After being forced to reschedule due to -20 temperatures the previous week, “Sonnets in the Snow” really did happen this past Sunday. Unintentionally, it wound up a Valentine’s Day activity, and the stalwart souls who left Bozeman in -5 F or worse, were pleasantly rewarded with a balmy 5 above in the mountains. Many skiers were seen comfortably taking their gloves off to snap photos and even shedding coats because they were getting too warm!
The weather was surprisingly mild, the terrain stunning, and our hearts warmed by the delight of coming around a trail bend to see one of the day’s performers. They’d fill the still, crystalline air with a gorgeous sonnet or two.
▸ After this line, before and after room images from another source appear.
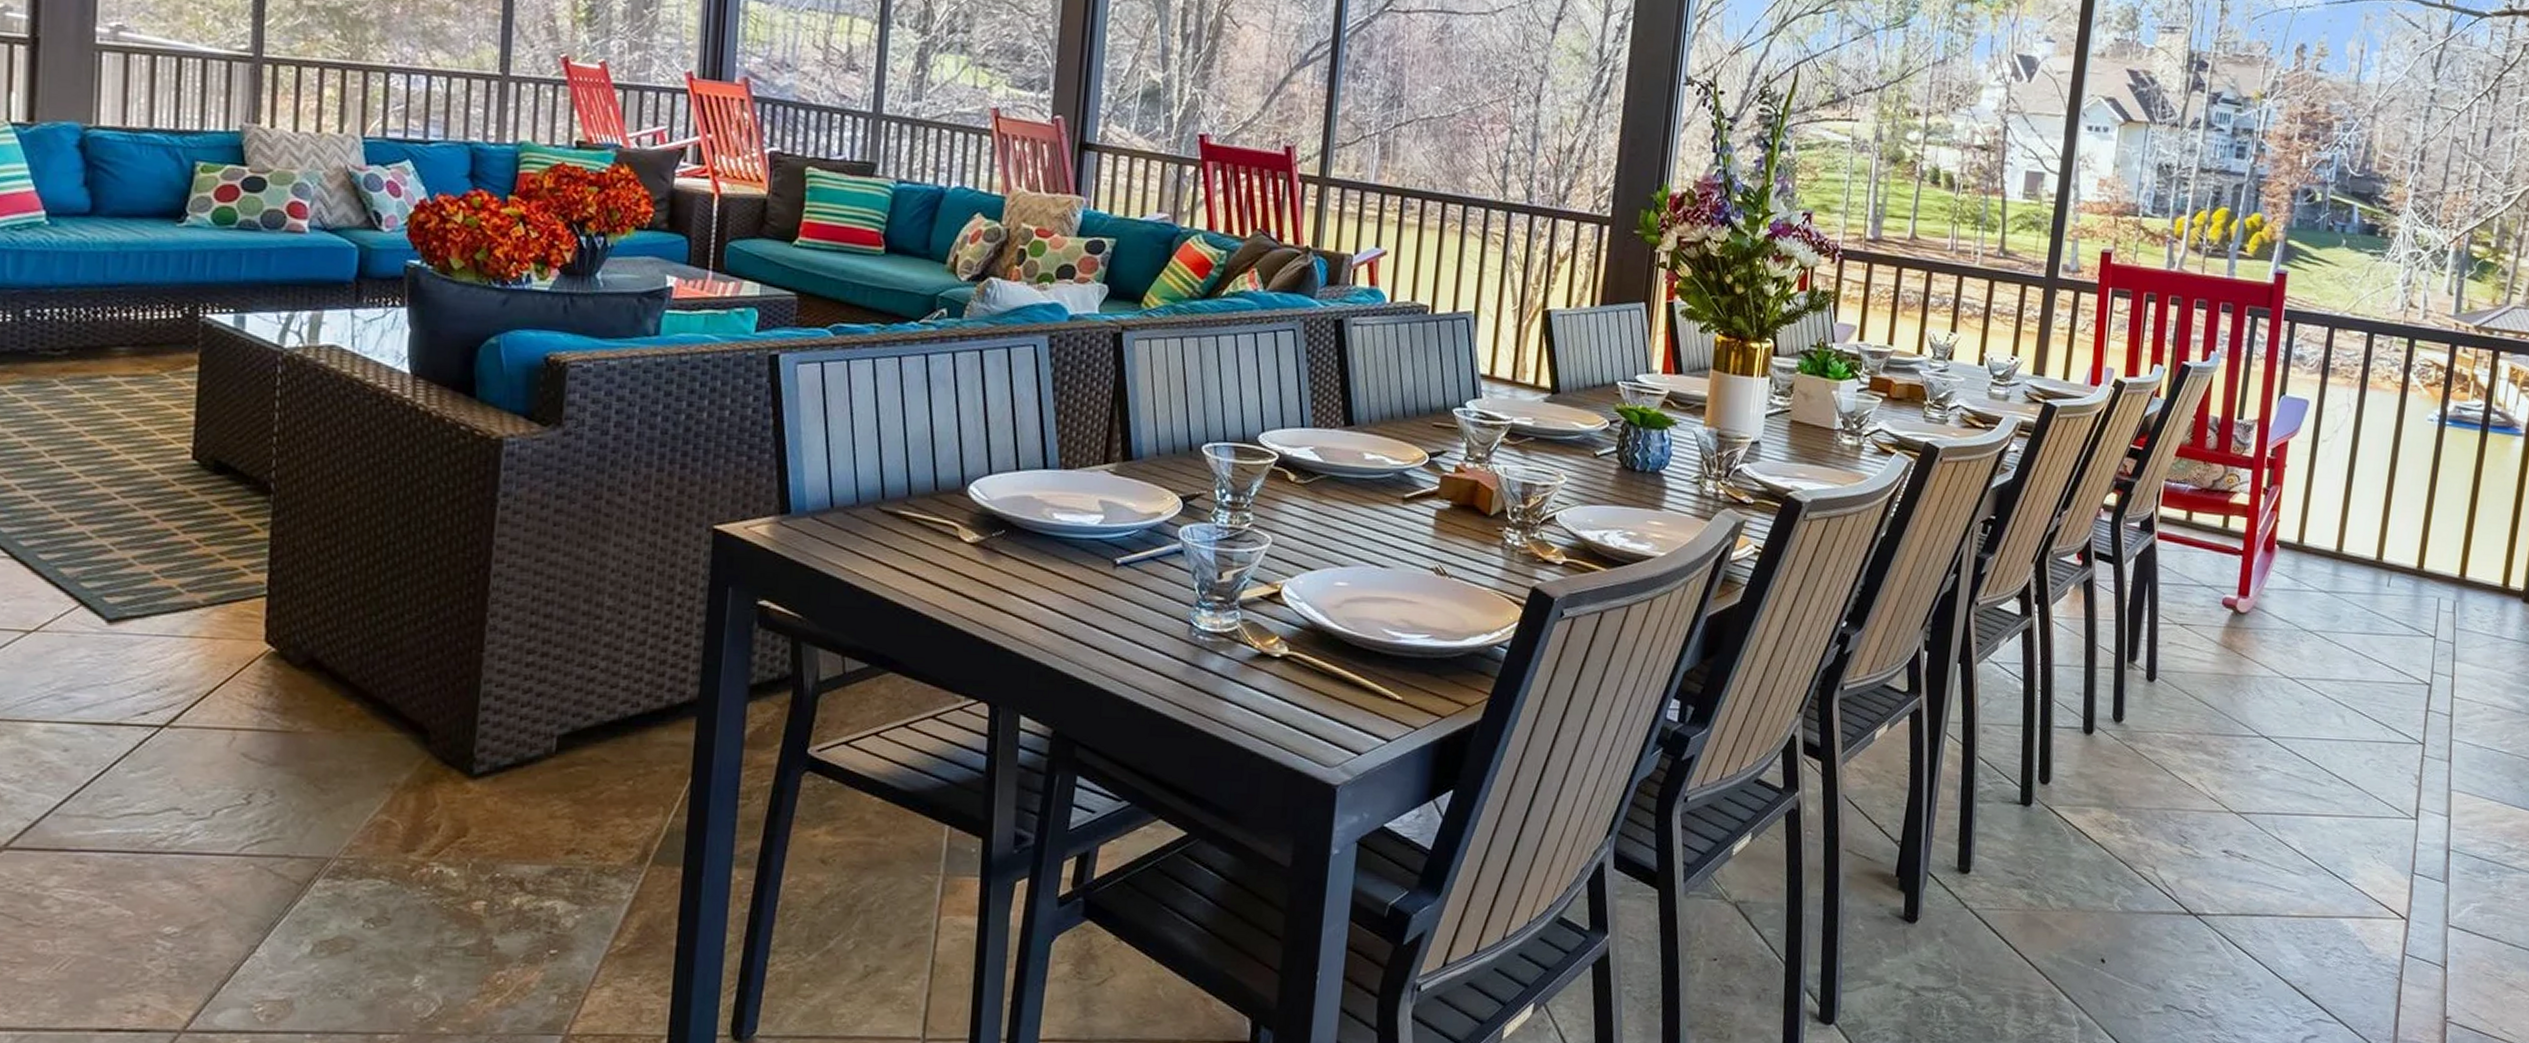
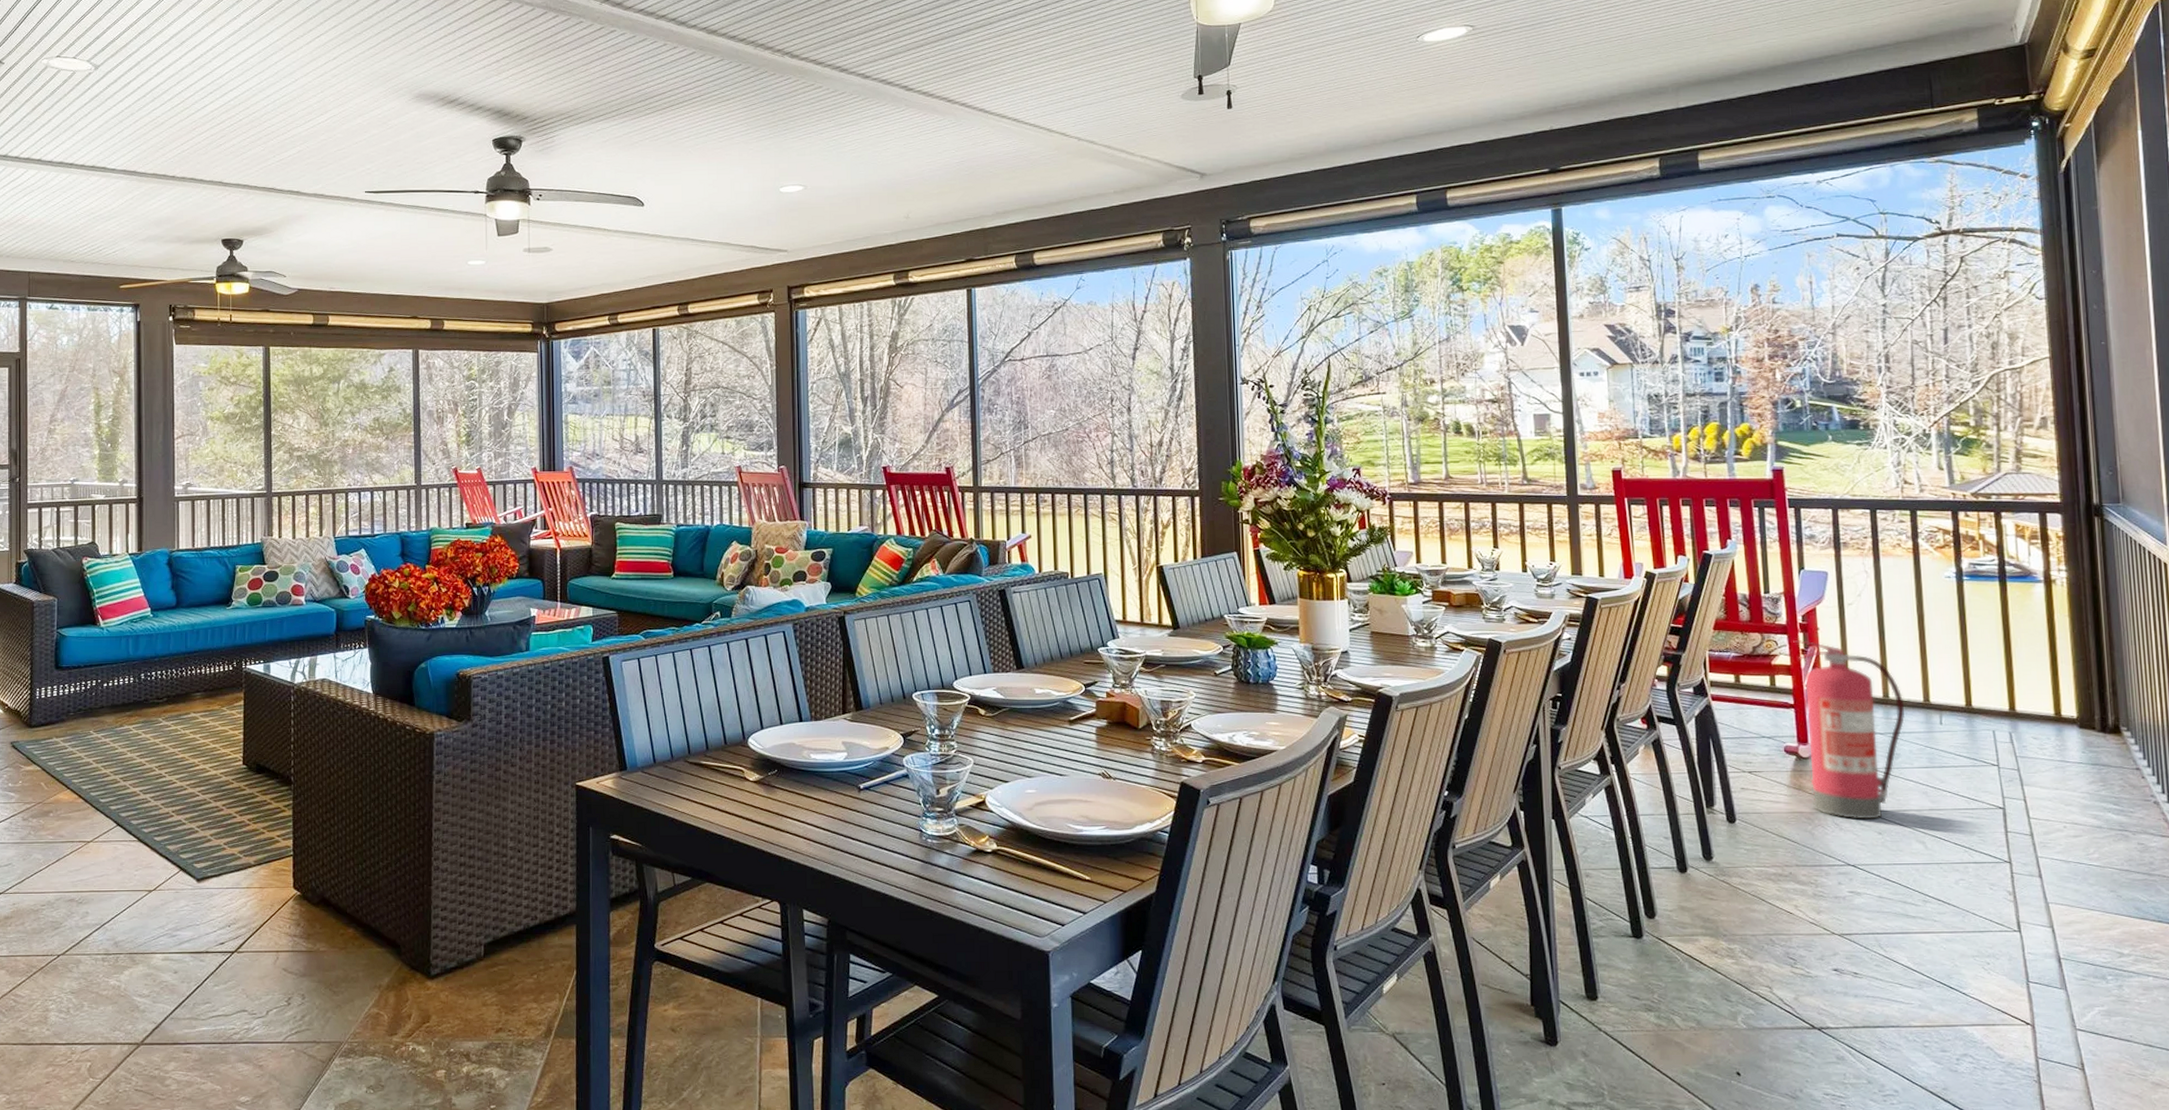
fire extinguisher: none [2239,477,2357,688] -> present [1793,640,1906,820]

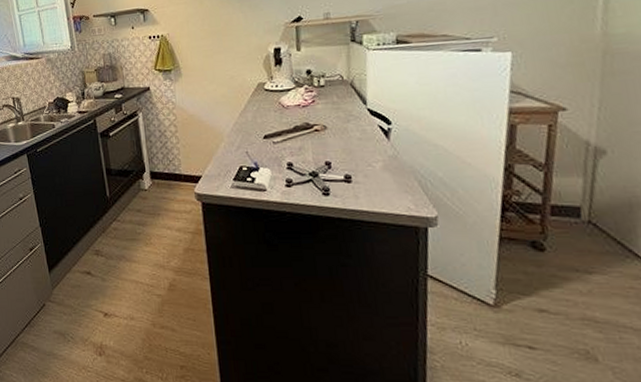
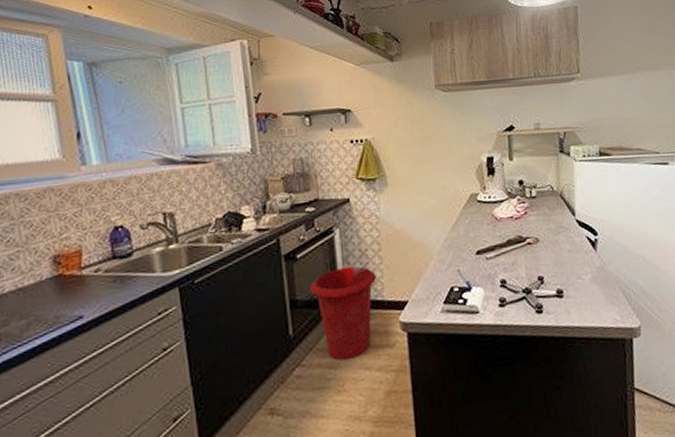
waste bin: none [121,144,174,220] -> present [310,266,376,361]

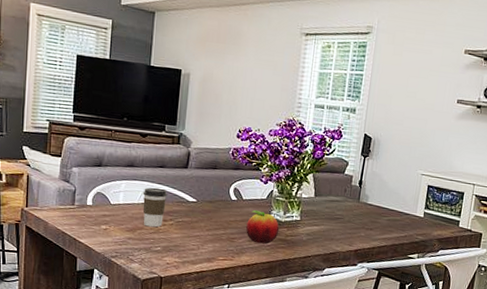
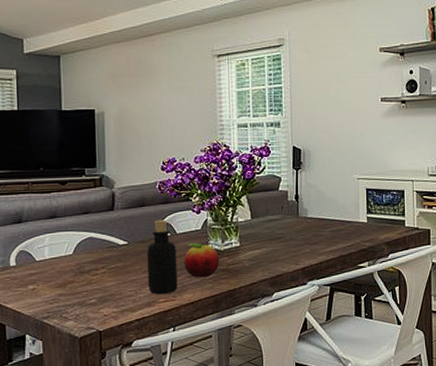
coffee cup: present [142,187,168,228] -> none [69,235,96,279]
bottle: none [210,184,241,253] -> present [147,219,178,295]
“There was no stage; the snow and the trees were the stage. The setting was the set,” performer John Hosking said. “It was a different feeling to be out in the woods and occasionally asked for a performance. I’ve played music in coffee shops and sometimes had requests. It was a little like that. It seemed more like being a troubadour, a traveling musician who is asked by another traveler to sing a song.”
Hosking had been concerned about the cold and was, like all his skiing and snowshoeing audience members, grateful for the comfortable weather. He was also surprised by what a delight it all was. “The best part was how happy people were to listen to live performance,” he said. “I hope no one has forgotten how important live performance is.”
It all calls to mind a familiar sentiment, but perhaps stated in reverse order: TV is furniture, film is art, theatre is LIFE. Place-based immersive performance art like “Sonnets in the Snow” takes that sentiment to another level, letting the performance weave itself into the setting, which itself encompasses both performer and audience member. With the chance to immediately discuss the performance with the actor, the separation between actor and audience was further blurred. Was this a performance? A surprise trailside conversation? A pop-up poetry recitation? Yes, to all. And something more too.
It was permission. It’s not every day that you might be trekking in the mountains, come across a stranger on the trail and ask (without awkward consequence), “Could you provide me something beautiful?” By any chance, do you have any extra… art?
That was precisely what happened this past February 14th and what a Valentine it was for all involved.
There’s already talk of something like this happening again. Perhaps in the summer. Perhaps on another Valentine’s Day. Whether a pandemic is driving us to provide theatre out in the snowy hills or not! Montana InSite Theatre seems to have happened onto something really lovely. We can’t wait to try this out again!